But can it play Pitfall!? —
It’s a custom keyboard, an artfully dinged-up case, and a wonderful throwback.
Kevin Purdy
– Feb 2, 2024 8:34 pm UTC
Enlarge / Penk Chen’s Rasti Computer, built with 3D printing, Framework laptop internals, and a deep love for the first laptop that went to space.
If I had to figure out what to do with the insides of a Framework 13 laptop I had lying around after today, I might not turn it into a strange but compelling “Slabtop” this time.
No, I think that, having seen Penk Chen’s remarkable project to fit Framework parts into a kind of modern restyling of the Grid Compass laptop, I would have to wait until Chen posts detailed build instructions for this project… and until I had a 3D printer… and could gather the custom mechanical keyboard parts. Sure, that’s a lot harder, but it’s hard to put a price on drawing unnecessary attention to yourself while you chonk away on your faux-used future laptop.
The Rasti Computer, which Chen writes is “derived from the German compound word ‘Rasterrahmen’ (grid + framework),” has at its core the mainboard, battery, and antennae from the highly modular and repairable first-generation Framework laptop. It takes input from the custom keyboard Chen designed for the chassis, with custom PCB and 3D-printed keycaps and case. It sends images to a 10.4-inch QLED 1600×720 display, and it all fits inside a bevy of 3D-printed pieces with some fairly standard hex-head bolts. Oh, and the hinges from a 2012 13-inch MacBook pro, though that’s possibly negotiable.
Rear view of the Rasti Computer, with “a touch of silver dry brushing [that] added the beat-up metal look.”

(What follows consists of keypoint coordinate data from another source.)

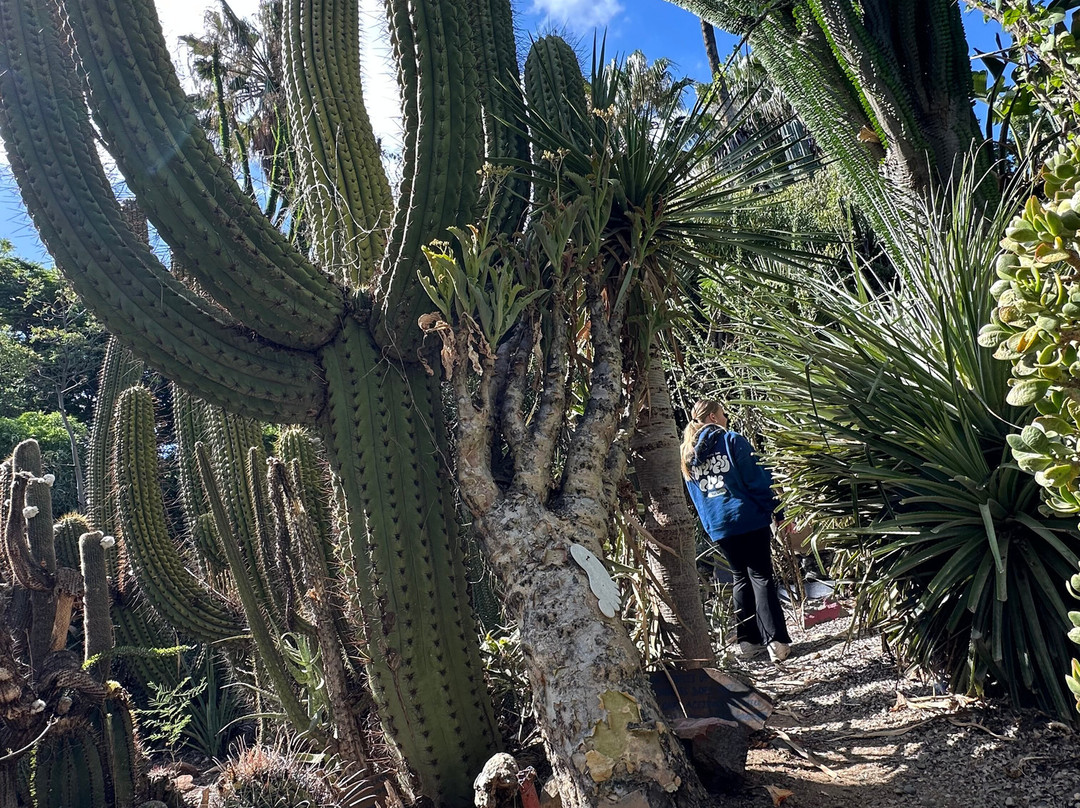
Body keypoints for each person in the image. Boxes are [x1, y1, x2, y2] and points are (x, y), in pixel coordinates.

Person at [681, 399, 793, 662]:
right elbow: (758, 479)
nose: (726, 418)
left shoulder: (687, 453)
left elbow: (697, 496)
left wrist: (711, 525)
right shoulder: (732, 440)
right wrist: (776, 510)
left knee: (740, 578)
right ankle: (776, 641)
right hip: (747, 517)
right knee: (761, 576)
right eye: (723, 414)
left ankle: (748, 642)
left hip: (720, 526)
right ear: (712, 417)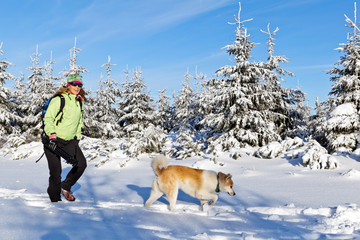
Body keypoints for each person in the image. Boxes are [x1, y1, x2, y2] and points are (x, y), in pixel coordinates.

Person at [43, 74, 87, 202]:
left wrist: (76, 138)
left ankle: (65, 186)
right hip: (53, 140)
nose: (77, 87)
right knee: (56, 172)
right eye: (74, 84)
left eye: (80, 85)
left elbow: (79, 122)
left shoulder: (79, 101)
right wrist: (51, 135)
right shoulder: (59, 99)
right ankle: (55, 200)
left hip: (70, 141)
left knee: (81, 164)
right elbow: (49, 118)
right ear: (68, 85)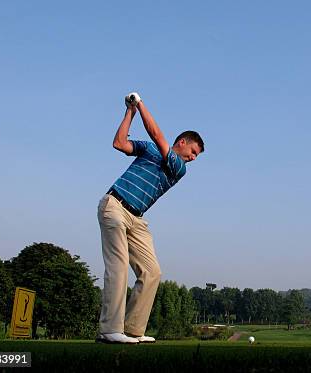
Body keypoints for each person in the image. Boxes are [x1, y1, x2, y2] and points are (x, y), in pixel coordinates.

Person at [95, 93, 204, 344]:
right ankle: (109, 330)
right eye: (194, 151)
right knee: (119, 266)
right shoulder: (150, 149)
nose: (194, 158)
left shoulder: (178, 167)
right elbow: (120, 144)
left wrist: (140, 103)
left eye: (197, 155)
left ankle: (133, 329)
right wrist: (131, 112)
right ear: (183, 141)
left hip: (136, 219)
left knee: (152, 271)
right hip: (115, 206)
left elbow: (157, 135)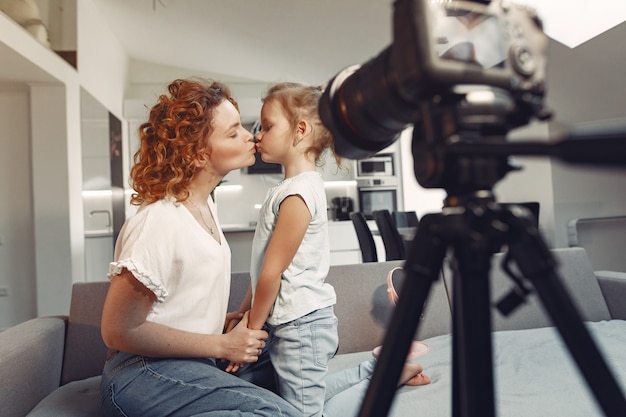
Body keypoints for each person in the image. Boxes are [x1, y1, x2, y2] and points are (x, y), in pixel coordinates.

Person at [99, 78, 300, 417]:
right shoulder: (158, 221)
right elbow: (117, 330)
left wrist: (219, 325)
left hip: (189, 364)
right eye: (233, 132)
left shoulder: (206, 206)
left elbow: (176, 305)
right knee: (277, 413)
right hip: (140, 374)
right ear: (197, 154)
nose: (250, 136)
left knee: (292, 354)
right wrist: (222, 344)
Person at [229, 82, 430, 417]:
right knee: (308, 398)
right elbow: (263, 266)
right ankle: (380, 371)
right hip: (293, 322)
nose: (257, 135)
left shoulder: (299, 194)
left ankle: (387, 376)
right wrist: (244, 312)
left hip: (301, 324)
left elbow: (272, 272)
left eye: (267, 126)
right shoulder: (288, 189)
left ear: (300, 130)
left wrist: (250, 331)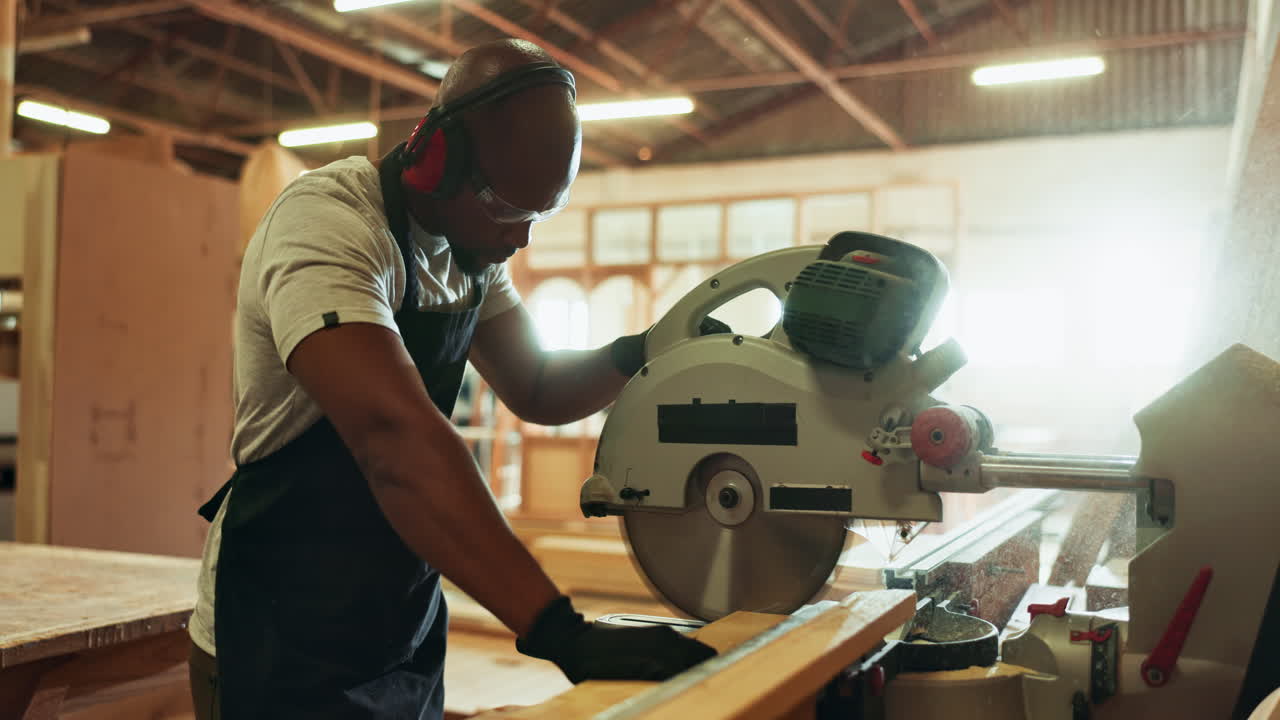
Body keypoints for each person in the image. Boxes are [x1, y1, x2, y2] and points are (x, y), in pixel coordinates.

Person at [187, 38, 715, 720]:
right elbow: (393, 442)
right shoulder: (330, 227)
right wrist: (558, 630)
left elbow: (538, 385)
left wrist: (646, 350)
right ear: (438, 159)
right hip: (281, 629)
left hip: (397, 623)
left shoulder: (471, 253)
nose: (520, 240)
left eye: (537, 216)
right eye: (506, 210)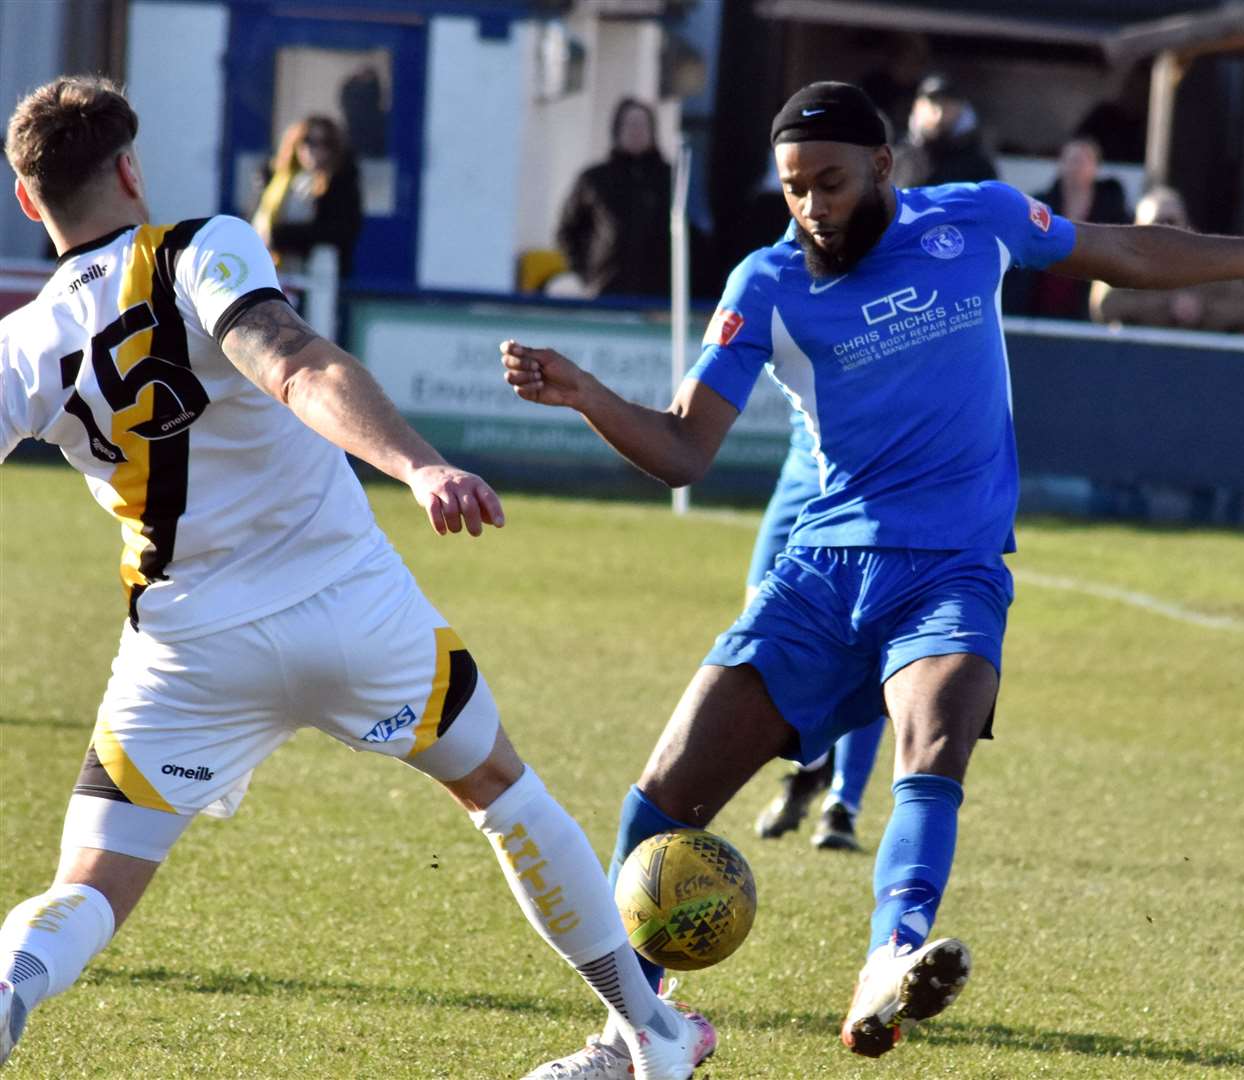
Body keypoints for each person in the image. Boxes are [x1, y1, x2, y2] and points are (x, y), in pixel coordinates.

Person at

Semi-exploded view of the Rasti Computer.
You can, of course, run Windows on this device, if you like. But it might feel dissonant to put so much custom work in to run a stock OS.
Chen’s project derives from, and pays tribute to, the Grid Compass (styled “GRiD” by its maker, GRiD Systems Corp.). The Compass was probably (again, probably) the first clamshell-style laptop made. It saw use by NASA’s Space Shuttle program, as well as by military and other entities needing a laptop that was both compact and throw-it-at-a-wall durable. It had 256KB of memory by default (less than half the amount Bill Gates didn’t say you should ever need), a 320×240 pixel screen, and an Intel 8086 processor. Some models contained a 1,200bps modem. It cost more than $8,000 in 1982, or almost $25,000 today.
We have it on good word from some resident vintage computer collectors that the Compass remains a rare and expensive item to get. Rebuilding a Framework mainboard into a modern-day Grid-like doesn’t seem particularly cheap, depending on your 3D printer setup, or lack thereof. Nor is it likely to be easy, given a glimpse at how it goes together. But it will give you a unique portable and conversation piece, one that runs programs beyond Grid-OS.
You can read more about the Grid Compass at Cooper Hewitt, the firm where Compass designer Bill Moggridge worked as design director from 2010 until his 2011 passing. If you remember bubble memory, it’s a dip back into that genial trauma. Hackaday, where we first saw the Rasti project, wrote up a similarly Compass-inspired laptop, the GRIZ Sextant, with a Raspberry Pi at its core.